DATASET ENTRIES section start

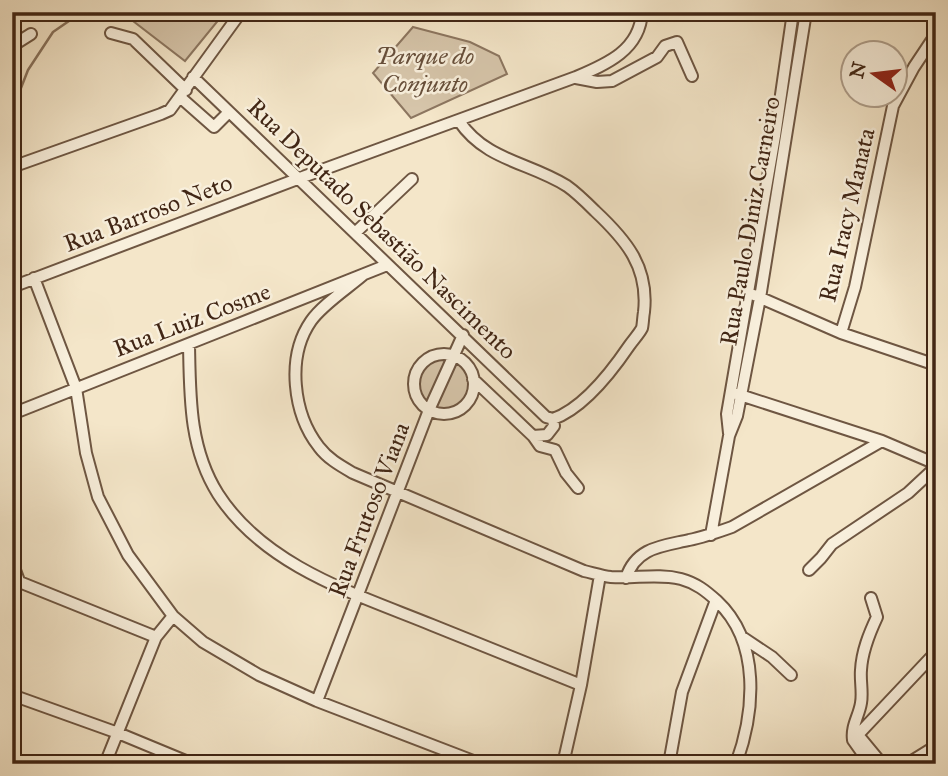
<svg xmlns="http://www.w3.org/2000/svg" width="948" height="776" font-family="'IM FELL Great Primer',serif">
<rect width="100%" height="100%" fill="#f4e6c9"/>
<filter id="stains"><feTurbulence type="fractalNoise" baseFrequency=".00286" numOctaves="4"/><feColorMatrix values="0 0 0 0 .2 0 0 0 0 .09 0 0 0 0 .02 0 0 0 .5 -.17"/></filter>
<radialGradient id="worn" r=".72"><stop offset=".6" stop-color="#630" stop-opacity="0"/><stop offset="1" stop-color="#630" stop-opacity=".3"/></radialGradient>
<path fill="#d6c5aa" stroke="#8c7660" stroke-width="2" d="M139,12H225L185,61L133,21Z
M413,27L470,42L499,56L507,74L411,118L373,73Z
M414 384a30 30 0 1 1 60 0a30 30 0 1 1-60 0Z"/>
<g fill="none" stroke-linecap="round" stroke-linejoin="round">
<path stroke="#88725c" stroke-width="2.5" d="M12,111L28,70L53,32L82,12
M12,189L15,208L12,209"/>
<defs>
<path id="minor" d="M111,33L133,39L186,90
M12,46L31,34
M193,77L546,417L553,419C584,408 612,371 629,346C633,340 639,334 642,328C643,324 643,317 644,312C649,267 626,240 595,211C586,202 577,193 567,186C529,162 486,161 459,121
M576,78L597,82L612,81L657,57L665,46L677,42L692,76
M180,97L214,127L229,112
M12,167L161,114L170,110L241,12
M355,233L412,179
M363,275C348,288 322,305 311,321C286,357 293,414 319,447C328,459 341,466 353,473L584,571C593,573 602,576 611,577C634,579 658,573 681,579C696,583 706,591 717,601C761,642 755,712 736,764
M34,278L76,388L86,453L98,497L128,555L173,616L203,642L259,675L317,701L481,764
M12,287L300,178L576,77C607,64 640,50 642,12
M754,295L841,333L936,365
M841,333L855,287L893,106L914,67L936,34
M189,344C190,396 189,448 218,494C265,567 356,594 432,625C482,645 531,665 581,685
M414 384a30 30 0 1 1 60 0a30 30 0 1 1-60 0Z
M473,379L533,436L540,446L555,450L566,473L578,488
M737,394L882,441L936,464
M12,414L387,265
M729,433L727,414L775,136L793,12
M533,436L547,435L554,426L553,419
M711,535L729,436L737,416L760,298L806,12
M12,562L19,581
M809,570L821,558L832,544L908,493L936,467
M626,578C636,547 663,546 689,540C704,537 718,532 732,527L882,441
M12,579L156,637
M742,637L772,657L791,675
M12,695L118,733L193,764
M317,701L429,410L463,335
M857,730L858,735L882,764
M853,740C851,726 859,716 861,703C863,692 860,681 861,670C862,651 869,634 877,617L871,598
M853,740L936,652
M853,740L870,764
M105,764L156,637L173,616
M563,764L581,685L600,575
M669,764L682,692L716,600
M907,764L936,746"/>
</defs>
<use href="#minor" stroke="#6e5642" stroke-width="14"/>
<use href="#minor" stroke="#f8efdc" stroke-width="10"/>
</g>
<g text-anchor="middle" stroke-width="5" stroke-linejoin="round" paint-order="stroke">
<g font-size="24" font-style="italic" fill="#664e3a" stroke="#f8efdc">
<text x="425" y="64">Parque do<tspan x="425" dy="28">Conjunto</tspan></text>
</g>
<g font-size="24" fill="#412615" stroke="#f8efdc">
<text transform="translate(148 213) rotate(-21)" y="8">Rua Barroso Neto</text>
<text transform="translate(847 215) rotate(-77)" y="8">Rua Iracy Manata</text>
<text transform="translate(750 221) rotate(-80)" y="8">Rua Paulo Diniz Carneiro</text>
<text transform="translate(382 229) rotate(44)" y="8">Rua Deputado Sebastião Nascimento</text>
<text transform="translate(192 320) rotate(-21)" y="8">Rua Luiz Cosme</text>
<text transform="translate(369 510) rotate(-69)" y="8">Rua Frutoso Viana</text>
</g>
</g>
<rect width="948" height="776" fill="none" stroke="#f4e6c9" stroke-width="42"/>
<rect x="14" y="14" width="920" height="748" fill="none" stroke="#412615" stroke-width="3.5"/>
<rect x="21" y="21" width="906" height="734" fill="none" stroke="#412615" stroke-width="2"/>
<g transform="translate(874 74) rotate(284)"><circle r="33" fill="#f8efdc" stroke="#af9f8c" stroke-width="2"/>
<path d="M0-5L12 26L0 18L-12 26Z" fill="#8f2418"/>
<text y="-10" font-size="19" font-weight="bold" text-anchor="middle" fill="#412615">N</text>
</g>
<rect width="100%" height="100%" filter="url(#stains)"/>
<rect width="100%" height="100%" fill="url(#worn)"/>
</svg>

DATASET ENTRIES section end
DATASET ENTRIES section start

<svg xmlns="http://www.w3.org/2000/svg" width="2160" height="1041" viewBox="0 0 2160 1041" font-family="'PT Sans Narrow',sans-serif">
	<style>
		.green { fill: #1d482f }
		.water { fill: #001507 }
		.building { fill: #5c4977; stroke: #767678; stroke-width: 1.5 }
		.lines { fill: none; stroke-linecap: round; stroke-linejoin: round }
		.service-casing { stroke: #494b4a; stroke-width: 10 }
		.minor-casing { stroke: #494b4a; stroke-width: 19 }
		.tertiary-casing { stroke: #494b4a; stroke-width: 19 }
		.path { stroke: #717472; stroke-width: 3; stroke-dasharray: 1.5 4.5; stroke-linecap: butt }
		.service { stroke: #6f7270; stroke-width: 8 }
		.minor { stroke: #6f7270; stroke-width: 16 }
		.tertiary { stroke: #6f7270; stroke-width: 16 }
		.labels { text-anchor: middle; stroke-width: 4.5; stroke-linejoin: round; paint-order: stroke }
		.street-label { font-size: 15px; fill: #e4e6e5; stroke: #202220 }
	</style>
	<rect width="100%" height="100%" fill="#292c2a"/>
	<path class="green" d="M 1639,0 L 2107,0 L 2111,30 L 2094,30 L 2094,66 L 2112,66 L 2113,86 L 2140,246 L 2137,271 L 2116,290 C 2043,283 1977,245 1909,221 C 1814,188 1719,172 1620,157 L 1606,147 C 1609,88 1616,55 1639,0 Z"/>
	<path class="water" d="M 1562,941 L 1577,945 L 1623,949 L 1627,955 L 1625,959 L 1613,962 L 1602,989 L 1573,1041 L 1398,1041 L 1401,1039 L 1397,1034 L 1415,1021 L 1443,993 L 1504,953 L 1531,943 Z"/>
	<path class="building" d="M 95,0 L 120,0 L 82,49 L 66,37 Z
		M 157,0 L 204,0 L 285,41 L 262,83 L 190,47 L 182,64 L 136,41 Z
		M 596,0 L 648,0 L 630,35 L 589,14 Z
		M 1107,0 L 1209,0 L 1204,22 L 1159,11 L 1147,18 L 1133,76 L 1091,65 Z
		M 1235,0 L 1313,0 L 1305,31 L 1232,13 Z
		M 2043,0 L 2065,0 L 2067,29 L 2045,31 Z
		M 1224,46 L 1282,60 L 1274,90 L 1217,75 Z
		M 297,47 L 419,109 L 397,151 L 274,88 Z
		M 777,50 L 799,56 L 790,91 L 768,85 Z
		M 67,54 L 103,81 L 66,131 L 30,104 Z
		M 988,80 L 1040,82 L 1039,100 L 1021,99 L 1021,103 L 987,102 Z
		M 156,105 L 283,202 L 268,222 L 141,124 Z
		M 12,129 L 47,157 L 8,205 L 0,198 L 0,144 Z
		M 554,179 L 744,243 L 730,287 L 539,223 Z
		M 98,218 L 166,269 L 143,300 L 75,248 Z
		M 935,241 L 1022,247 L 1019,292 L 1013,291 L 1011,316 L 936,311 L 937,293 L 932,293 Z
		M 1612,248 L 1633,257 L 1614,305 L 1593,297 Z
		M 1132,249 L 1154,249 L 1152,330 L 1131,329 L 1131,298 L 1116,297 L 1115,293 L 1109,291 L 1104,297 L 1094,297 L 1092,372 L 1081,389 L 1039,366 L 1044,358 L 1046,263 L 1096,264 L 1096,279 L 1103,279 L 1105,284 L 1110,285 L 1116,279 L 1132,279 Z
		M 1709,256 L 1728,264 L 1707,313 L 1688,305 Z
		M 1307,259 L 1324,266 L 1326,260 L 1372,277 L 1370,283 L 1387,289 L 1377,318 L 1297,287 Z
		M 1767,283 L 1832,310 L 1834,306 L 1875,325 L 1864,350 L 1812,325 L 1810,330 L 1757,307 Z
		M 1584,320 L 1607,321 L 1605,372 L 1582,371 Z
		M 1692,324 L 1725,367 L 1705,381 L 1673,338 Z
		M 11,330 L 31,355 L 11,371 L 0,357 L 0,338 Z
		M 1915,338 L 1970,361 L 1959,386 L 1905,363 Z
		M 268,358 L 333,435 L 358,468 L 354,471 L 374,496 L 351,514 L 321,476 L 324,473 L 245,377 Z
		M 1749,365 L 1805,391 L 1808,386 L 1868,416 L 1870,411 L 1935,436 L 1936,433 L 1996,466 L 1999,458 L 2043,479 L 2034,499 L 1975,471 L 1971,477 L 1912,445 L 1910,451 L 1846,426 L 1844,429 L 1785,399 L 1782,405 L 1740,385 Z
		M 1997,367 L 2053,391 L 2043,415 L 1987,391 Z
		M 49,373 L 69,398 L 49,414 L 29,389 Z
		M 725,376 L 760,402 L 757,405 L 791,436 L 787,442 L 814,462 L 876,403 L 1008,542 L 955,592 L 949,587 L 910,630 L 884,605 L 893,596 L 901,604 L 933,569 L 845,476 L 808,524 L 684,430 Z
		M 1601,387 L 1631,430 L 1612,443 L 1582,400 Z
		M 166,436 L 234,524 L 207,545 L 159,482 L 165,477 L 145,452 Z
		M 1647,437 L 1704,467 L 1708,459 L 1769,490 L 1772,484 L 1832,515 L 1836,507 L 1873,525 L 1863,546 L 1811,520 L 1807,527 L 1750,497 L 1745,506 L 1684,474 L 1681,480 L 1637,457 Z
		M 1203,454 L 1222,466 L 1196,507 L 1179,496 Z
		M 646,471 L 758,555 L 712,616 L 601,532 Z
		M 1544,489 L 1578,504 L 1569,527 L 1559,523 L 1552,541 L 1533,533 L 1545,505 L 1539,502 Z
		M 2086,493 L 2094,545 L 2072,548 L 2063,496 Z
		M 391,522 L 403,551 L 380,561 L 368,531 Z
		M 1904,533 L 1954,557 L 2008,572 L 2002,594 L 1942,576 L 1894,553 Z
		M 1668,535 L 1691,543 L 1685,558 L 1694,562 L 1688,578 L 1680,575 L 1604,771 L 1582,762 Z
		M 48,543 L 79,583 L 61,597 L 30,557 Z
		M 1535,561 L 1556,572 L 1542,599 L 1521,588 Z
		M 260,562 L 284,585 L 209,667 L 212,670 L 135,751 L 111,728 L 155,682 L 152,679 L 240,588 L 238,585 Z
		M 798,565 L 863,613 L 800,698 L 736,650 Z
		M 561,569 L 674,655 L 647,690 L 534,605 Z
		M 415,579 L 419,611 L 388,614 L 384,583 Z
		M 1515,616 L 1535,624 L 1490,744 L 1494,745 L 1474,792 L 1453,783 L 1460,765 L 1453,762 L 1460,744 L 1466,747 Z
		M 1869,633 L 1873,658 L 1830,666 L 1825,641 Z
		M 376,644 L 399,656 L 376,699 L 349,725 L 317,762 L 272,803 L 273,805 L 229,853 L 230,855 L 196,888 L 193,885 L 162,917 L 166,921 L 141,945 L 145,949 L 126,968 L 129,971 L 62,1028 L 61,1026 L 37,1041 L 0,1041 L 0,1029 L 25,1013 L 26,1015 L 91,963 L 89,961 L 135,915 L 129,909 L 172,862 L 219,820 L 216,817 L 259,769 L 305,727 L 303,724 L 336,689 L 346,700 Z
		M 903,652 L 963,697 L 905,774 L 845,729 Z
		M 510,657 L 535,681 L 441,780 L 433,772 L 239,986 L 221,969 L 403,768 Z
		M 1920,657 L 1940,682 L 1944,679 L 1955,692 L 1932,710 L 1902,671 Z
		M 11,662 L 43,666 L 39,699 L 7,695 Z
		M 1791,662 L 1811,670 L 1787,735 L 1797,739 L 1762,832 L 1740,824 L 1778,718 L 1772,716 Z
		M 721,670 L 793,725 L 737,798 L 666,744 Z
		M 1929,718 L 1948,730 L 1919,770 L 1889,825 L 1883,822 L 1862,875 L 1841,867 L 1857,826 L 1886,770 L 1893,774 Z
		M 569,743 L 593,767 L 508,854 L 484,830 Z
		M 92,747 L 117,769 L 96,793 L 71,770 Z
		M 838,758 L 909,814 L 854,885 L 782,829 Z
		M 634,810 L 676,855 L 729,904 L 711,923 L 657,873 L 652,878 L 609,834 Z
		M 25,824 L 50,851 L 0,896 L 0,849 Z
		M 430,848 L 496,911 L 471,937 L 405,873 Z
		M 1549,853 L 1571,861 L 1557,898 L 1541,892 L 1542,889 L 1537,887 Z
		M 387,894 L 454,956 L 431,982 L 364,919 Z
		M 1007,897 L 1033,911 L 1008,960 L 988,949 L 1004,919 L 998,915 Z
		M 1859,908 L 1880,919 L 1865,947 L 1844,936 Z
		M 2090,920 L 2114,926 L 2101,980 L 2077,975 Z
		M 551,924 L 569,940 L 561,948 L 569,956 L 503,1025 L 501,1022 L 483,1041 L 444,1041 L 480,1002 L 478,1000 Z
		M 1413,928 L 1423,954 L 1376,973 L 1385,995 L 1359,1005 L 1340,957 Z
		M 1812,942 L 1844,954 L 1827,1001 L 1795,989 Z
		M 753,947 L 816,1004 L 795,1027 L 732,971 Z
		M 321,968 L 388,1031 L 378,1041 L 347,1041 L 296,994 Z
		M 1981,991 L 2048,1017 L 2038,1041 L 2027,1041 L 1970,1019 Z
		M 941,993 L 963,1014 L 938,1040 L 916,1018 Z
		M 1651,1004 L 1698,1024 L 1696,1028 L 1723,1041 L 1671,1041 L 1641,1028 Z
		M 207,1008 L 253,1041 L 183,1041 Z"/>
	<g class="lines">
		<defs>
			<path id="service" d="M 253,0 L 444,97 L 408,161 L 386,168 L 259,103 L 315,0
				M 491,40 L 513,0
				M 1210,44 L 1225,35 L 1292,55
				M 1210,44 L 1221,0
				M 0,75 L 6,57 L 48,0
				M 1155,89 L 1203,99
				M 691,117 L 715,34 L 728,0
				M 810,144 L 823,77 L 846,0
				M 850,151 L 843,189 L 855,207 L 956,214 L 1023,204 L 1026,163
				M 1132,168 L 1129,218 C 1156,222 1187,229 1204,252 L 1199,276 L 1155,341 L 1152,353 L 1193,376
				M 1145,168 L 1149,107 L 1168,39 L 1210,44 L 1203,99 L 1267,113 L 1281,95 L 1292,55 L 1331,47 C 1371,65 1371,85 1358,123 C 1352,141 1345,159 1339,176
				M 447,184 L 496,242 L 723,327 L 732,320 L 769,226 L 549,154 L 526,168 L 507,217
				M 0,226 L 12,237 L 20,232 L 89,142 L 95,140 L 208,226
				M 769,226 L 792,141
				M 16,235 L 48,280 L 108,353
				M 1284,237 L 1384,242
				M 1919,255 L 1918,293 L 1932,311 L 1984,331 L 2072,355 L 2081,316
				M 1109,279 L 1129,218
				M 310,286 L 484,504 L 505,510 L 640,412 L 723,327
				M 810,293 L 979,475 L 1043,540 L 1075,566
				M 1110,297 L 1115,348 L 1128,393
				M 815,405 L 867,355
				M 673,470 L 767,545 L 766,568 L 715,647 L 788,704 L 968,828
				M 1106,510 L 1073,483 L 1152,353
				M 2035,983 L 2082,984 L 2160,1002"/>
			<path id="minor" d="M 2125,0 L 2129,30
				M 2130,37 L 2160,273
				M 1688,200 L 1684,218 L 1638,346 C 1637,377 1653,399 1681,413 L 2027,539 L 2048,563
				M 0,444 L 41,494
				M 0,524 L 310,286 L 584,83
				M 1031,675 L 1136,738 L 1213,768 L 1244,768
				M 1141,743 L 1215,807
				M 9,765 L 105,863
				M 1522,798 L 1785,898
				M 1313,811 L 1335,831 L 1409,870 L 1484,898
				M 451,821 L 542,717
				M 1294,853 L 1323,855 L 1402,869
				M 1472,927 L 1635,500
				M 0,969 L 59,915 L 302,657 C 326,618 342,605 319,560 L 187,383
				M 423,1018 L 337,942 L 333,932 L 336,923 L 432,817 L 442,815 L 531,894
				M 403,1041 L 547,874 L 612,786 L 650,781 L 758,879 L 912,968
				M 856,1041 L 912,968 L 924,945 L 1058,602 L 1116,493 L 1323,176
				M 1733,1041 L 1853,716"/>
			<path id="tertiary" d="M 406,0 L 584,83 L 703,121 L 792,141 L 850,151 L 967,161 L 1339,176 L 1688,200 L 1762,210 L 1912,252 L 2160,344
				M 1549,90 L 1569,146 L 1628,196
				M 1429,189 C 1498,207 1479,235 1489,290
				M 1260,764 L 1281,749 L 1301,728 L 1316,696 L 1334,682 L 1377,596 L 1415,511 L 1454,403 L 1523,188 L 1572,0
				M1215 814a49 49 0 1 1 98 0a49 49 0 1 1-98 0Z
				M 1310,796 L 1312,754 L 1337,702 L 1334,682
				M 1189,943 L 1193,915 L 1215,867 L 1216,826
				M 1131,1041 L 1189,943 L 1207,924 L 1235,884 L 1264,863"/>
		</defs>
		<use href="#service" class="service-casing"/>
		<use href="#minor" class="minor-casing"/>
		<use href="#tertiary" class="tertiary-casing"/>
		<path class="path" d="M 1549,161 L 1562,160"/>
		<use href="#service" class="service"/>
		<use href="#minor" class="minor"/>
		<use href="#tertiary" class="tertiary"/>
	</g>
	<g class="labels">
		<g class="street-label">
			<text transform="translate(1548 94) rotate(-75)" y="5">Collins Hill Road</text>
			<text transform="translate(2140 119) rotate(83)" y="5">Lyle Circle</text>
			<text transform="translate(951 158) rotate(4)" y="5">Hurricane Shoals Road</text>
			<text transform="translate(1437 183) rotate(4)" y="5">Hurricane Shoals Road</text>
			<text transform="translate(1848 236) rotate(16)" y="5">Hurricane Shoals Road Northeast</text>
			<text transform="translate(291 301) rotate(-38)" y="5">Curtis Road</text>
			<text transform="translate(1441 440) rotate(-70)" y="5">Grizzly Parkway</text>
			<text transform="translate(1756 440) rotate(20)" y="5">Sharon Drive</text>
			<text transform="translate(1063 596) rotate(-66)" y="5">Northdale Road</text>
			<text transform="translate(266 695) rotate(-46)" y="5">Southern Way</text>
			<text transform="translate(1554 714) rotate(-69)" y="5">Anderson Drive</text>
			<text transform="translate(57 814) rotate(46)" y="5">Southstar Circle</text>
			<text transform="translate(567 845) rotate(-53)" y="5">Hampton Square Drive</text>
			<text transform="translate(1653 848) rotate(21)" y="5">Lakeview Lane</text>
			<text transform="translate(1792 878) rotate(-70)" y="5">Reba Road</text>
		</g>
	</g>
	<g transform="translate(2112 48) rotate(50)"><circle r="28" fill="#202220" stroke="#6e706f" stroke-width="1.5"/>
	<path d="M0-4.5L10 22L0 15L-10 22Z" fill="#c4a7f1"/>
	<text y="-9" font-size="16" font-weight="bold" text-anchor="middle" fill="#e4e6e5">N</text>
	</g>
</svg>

DATASET ENTRIES section end

- _EXERCISE DETAILS_: Across the data above, count the lines that include the word "casing", and respond with the number alone.

- _THE COMPLETED TASK_: 6